NEWSLETTER VOL 3 | JULY 2024
As we progress through the summer, the economic and financial landscape keeps changing, yet the focus stays the same—when will the Fed lower interest rates? Federal Reserve Chair Jerome Powell’s recent congressional testimony helped answer that question, indicating the increased likelihood of cuts this Fall amid signs of slowing inflation and softer economic growth. Investors read this as a return of the "Fed put" which provided impetus to propel the major stock indices further into record territory. Year-to-date, the S&P 500 Index is up nearly 18%, with the tech-heavy Nasdaq 100 up almost 21%!
Economic Landscape
The broader economy is showing signs of slowing. The labor market remains solid but is exhibiting signs of softening. The unemployment rate rose to 4.1% in June. There are caveats that make that rise seem more ominous than it is, but non-farm payrolls have softened in recent months, as well. Though mass layoffs have not significantly increased, initial jobless claims have edged higher, and people are staying unemployed for longer.
The ISM Services Index—which represents a major segment of the U.S. economy—fell short of expectations after trending lower in recent months, adding to the list of weaker than expected economic data points. The Citi Economic Surprise Index at -46.8 is raising concerns about growth prospects.
However, the overall picture is mixed. The Coincidental Economic Index still has a positive trend, and LEI (Leading Economic Index) has turned up. The banking system is in decent shape and there are no clear excesses in household debt. In many ways, this is like the slowdown at the end of the Fed’s last tightening cycle in 2019. Economic growth began to faulter but quickly found its footing as the Fed eased off the brakes in the absence of any banking crisis or credit crunch.
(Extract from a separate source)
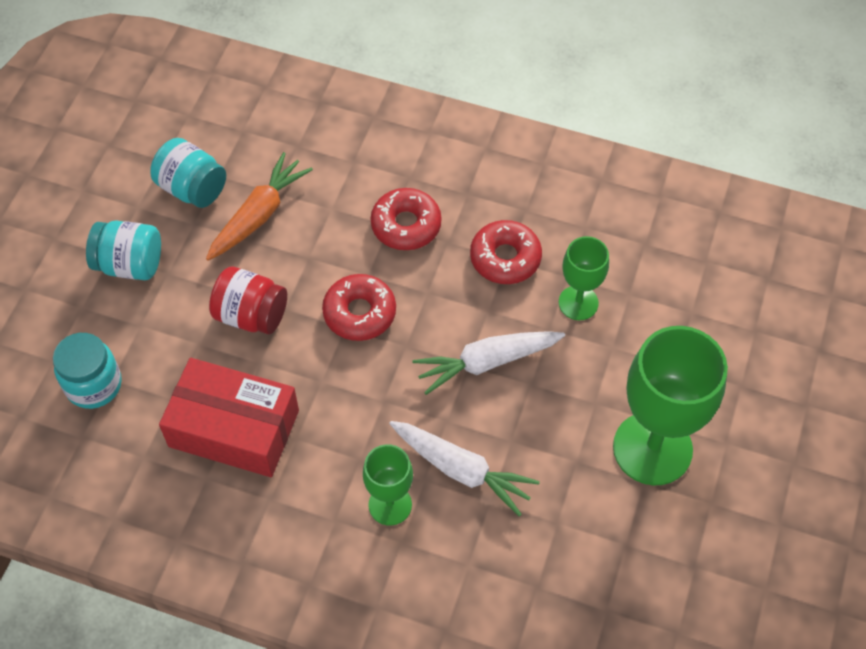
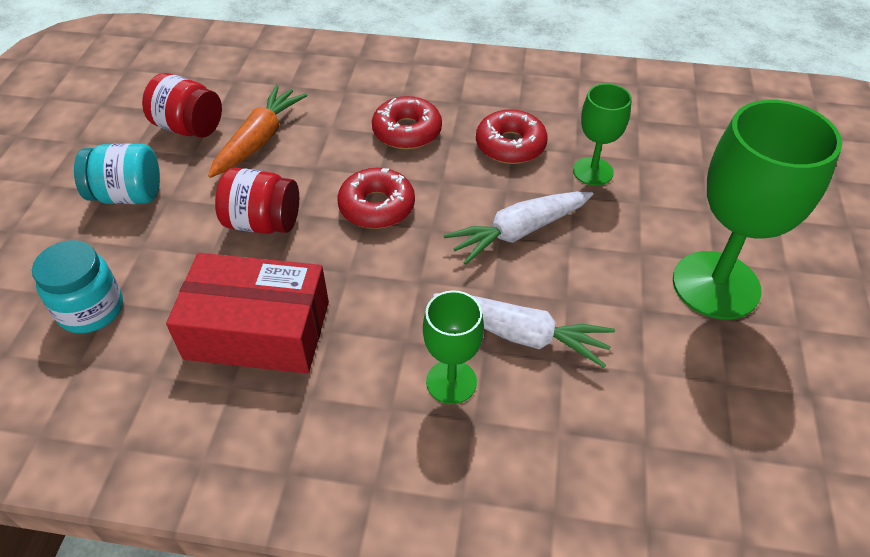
camera: 10 degrees left, 10 degrees down
turquoise jar [150,138,226,208] -> red jar [142,73,222,138]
The Fed has a green light to cut rates with the latest read on the Core CPI and PCE, excluding shelter, coming in at just 1.9% and 2%, respectively, in June. And multifamily overbuilding is beginning to provide some relief in supply—which should continue to put downward pressure on rent inflation part of the price indexes, as well.
The Fed Funds futures market pushed the odds for a rate cut in September up sharply after Powell’s dovish comments and the softer-than-expected CPI report this week.
Investment Strategy
The recent market dynamics are reminiscent of a melt-up in stocks prices. While that is not our forecast, per se, we do see strong underlying fundamentals in the economy supporting earnings growth. And it appears that there is waning risk of the Fed needlessly keeping rates too high. We anticipate more volatility like we have seen in recent trading days, primarily because of the persistent bullish sentiment—which can be a contrarian negative indicator in the short-term. And the market is due for some backfilling after the sharp rally driven by the "Magnificent 7" stocks—including the likes of Nvidia, Microsoft, Apple, etc. But overall market breadth is improving, and forward earnings are up across the board, indicating broader market resilience.
Our investment strategy for our proactive diversified portfolios maintains a high allocation to domestic equities—with and emphasis on the tech-space—while selectively overweighting certain international areas, such as currency-hedged Japan, small-cap India, Latin America, and Italy. These selections are based on relatively positive growth prospects and attractive valuations, providing a diversified exposure in a predominantly home-biased portfolio. We also have significant allocations in corporates and floating rate loans that mitigate interest rate risk while benefiting from sound financial conditions.
As we navigate through the remainder of the year, our strategic positioning remains focused on capturing opportunities while mitigating risks. The market landscape, characterized by cautious optimism and strategic insight, will continue to guide our investment decisions in the months ahead.